Distancing himself from her had driven him yesterday. The necessity had been beneath his skin, an itch, a desperation that he couldn’t shake. Part self-preservation, the old demons returning to claim him. Because he had longed to go to her every moment he had been away. His inner beast had yearned for her, setting him aflame, and she was all he could think about, all he wanted, his confounded need for her consuming him.

But he could not weaken now. He would not, any more than he already had during their honeymoon. Spencer should never have allowed his defenses to fall so easily. He should never have allowed her to wedge herself so firmly within his heart that he could not remove her no matter how hard he tried.

He had been cool and aloof.

He had kept her at arm’s length, not kissing or touching or otherwise making love to her.
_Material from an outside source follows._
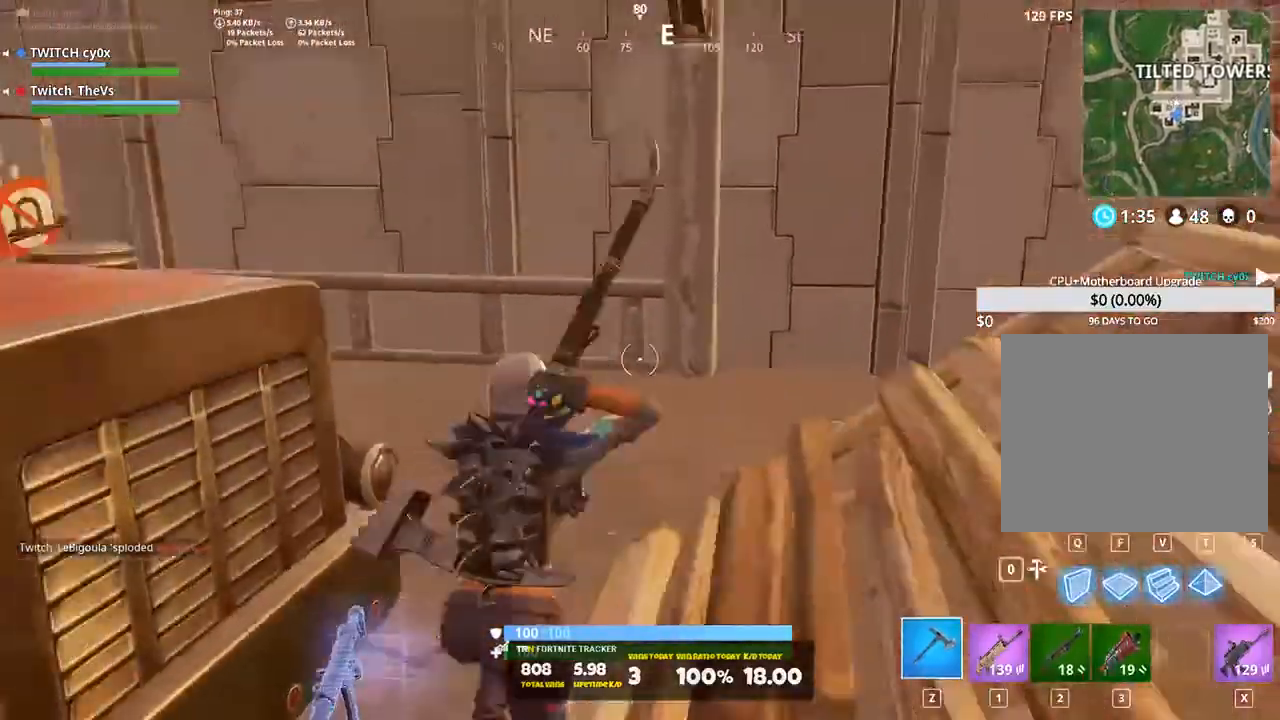
Gameplay with keyboard; each line is a JSON object with the keys held at the frame after it. "events" lists presses ("down") and releases ("up") of "1", "2", "3", "4", "5", "a", "alt", "c", "caps_lock", "ctrl", "d", "e", "f", "g", "q", "r", "s", "shift", "space", "t", "tab", "v", "w", "x" and "z" between this image and that frame as [ms after this image, input, new state], when the widget could be followed in between. No other keys are recorded. Mouse input is not recorded.
{"keys": ["d", "shift", "w"], "events": [[20, "z", "up"], [160, "d", "down"]]}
He had remained absent all day, leaving her to face dinner with his mother and brother on her own. Yes, he was a coward. An abject and pathetic piece of lowly pig shite. When he had found his chamber last night, there had been no light beneath her door, and he had forced himself to maintain his distance, for it was the only way he could keep himself from falling in love with her any more than he already had.

Expelling a rush of air, he stared at the plaster some more, and Christ if he wasn’t still seeing new patterns and decorations as a subtle sound reached his ears. Movement. Footsteps. Doors closing. Shuffling. Muted voices. The music of it all rained together to create a cohesive sound that he recognized from his youth, from every time his parents had planned a journey and left he and Harry behind.

The sounds could only mean one thing.

His wife was leaving.

He swallowed, gazing into the intricate arched ceiling overhead as if it could answer his queries. Pain and loss slammed into him. He could not let her go. He had to go to her, to fall on his knees, apologize for his mercurial mood.

But what good would that do? Explanations would not make him whole. Revealing the ugliness of his inner scars to her would not free him. He would still be the man whose wife had killed herself before him. He would still be wracked by nightmares. He would still be unable to love her, to have children with her, to enjoy a true marriage with her the way she deserved.